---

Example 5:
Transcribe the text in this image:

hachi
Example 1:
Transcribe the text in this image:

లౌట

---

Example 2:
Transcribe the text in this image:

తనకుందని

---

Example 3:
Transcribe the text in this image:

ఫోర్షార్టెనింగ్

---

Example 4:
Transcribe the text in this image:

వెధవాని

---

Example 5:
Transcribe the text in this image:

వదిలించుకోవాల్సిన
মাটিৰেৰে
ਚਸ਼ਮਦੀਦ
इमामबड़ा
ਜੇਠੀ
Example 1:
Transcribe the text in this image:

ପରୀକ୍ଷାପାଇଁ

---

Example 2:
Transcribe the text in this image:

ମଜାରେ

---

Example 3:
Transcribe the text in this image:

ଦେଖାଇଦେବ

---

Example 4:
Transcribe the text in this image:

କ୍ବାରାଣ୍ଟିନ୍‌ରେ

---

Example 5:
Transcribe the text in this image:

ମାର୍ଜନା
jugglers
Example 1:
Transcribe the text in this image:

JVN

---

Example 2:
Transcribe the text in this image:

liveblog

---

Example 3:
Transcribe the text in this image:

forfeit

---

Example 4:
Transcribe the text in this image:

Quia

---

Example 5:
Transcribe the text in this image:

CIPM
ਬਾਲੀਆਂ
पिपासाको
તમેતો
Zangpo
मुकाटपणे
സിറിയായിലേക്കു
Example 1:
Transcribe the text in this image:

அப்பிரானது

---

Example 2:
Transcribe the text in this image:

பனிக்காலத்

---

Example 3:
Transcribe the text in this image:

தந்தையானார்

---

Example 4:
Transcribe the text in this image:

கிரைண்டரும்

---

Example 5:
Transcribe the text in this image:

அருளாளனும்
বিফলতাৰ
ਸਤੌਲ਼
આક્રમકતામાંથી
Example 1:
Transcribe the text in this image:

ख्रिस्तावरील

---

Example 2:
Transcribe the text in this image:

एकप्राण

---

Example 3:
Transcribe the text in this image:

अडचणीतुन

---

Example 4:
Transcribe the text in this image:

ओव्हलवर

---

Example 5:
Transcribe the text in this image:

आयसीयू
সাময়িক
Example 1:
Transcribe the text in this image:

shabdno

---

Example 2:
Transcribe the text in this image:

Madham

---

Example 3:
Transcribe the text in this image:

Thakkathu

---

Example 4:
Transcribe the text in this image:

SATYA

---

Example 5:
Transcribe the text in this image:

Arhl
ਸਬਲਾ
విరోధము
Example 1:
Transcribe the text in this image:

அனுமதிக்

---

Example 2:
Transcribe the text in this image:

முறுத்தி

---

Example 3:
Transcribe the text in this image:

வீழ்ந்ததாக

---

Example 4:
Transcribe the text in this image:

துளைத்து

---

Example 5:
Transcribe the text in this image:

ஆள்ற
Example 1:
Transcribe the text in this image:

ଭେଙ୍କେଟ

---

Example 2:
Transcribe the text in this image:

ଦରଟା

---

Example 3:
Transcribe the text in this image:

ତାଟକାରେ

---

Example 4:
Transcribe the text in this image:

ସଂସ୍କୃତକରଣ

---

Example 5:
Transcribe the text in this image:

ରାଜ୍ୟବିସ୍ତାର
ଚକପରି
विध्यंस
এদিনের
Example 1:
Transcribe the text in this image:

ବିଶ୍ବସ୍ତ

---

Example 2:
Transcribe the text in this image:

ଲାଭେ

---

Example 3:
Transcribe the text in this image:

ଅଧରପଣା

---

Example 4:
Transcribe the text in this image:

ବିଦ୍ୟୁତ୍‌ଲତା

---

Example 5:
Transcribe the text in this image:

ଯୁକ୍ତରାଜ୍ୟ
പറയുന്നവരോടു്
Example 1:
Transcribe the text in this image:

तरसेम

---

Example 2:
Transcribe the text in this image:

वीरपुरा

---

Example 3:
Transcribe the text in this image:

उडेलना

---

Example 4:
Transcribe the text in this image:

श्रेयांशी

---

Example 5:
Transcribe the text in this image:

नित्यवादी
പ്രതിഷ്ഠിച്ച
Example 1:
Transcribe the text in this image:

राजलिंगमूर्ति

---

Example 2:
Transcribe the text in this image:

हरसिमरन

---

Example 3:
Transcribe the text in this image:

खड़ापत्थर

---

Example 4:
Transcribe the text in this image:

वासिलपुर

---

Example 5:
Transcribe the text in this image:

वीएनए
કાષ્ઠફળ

________________________________________

Each record above has to be set down again, word for word.

» **Answer box**
---

Example 5:
Transcribe the text in this image:

hachi
Example 1:
Transcribe the text in this image:

లౌట

---

Example 2:
Transcribe the text in this image:

తనకుందని

---

Example 3:
Transcribe the text in this image:

ఫోర్షార్టెనింగ్

---

Example 4:
Transcribe the text in this image:

వెధవాని

---

Example 5:
Transcribe the text in this image:

వదిలించుకోవాల్సిన
মাটিৰেৰে
ਚਸ਼ਮਦੀਦ
इमामबड़ा
ਜੇਠੀ
Example 1:
Transcribe the text in this image:

ପରୀକ୍ଷାପାଇଁ

---

Example 2:
Transcribe the text in this image:

ମଜାରେ

---

Example 3:
Transcribe the text in this image:

ଦେଖାଇଦେବ

---

Example 4:
Transcribe the text in this image:

କ୍ବାରାଣ୍ଟିନ୍‌ରେ

---

Example 5:
Transcribe the text in this image:

ମାର୍ଜନା
jugglers
Example 1:
Transcribe the text in this image:

JVN

---

Example 2:
Transcribe the text in this image:

liveblog

---

Example 3:
Transcribe the text in this image:

forfeit

---

Example 4:
Transcribe the text in this image:

Quia

---

Example 5:
Transcribe the text in this image:

CIPM
ਬਾਲੀਆਂ
पिपासाको
તમેતો
Zangpo
मुकाटपणे
സിറിയായിലേക്കു
Example 1:
Transcribe the text in this image:

அப்பிரானது

---

Example 2:
Transcribe the text in this image:

பனிக்காலத்

---

Example 3:
Transcribe the text in this image:

தந்தையானார்

---

Example 4:
Transcribe the text in this image:

கிரைண்டரும்

---

Example 5:
Transcribe the text in this image:

அருளாளனும்
বিফলতাৰ
ਸਤੌਲ਼
આક્રમકતામાંથી
Example 1:
Transcribe the text in this image:

ख्रिस्तावरील

---

Example 2:
Transcribe the text in this image:

एकप्राण

---

Example 3:
Transcribe the text in this image:

अडचणीतुन

---

Example 4:
Transcribe the text in this image:

ओव्हलवर

---

Example 5:
Transcribe the text in this image:

आयसीयू
সাময়িক
Example 1:
Transcribe the text in this image:

shabdno

---

Example 2:
Transcribe the text in this image:

Madham

---

Example 3:
Transcribe the text in this image:

Thakkathu

---

Example 4:
Transcribe the text in this image:

SATYA

---

Example 5:
Transcribe the text in this image:

Arhl
ਸਬਲਾ
విరోధము
Example 1:
Transcribe the text in this image:

அனுமதிக்

---

Example 2:
Transcribe the text in this image:

முறுத்தி

---

Example 3:
Transcribe the text in this image:

வீழ்ந்ததாக

---

Example 4:
Transcribe the text in this image:

துளைத்து

---

Example 5:
Transcribe the text in this image:

ஆள்ற
Example 1:
Transcribe the text in this image:

ଭେଙ୍କେଟ

---

Example 2:
Transcribe the text in this image:

ଦରଟା

---

Example 3:
Transcribe the text in this image:

ତାଟକାରେ

---

Example 4:
Transcribe the text in this image:

ସଂସ୍କୃତକରଣ

---

Example 5:
Transcribe the text in this image:

ରାଜ୍ୟବିସ୍ତାର
ଚକପରି
विध्यंस
এদিনের
Example 1:
Transcribe the text in this image:

ବିଶ୍ବସ୍ତ

---

Example 2:
Transcribe the text in this image:

ଲାଭେ

---

Example 3:
Transcribe the text in this image:

ଅଧରପଣା

---

Example 4:
Transcribe the text in this image:

ବିଦ୍ୟୁତ୍‌ଲତା

---

Example 5:
Transcribe the text in this image:

ଯୁକ୍ତରାଜ୍ୟ
പറയുന്നവരോടു്
Example 1:
Transcribe the text in this image:

तरसेम

---

Example 2:
Transcribe the text in this image:

वीरपुरा

---

Example 3:
Transcribe the text in this image:

उडेलना

---

Example 4:
Transcribe the text in this image:

श्रेयांशी

---

Example 5:
Transcribe the text in this image:

नित्यवादी
പ്രതിഷ്ഠിച്ച
Example 1:
Transcribe the text in this image:

राजलिंगमूर्ति

---

Example 2:
Transcribe the text in this image:

हरसिमरन

---

Example 3:
Transcribe the text in this image:

खड़ापत्थर

---

Example 4:
Transcribe the text in this image:

वासिलपुर

---

Example 5:
Transcribe the text in this image:

वीएनए
કાષ્ઠફળ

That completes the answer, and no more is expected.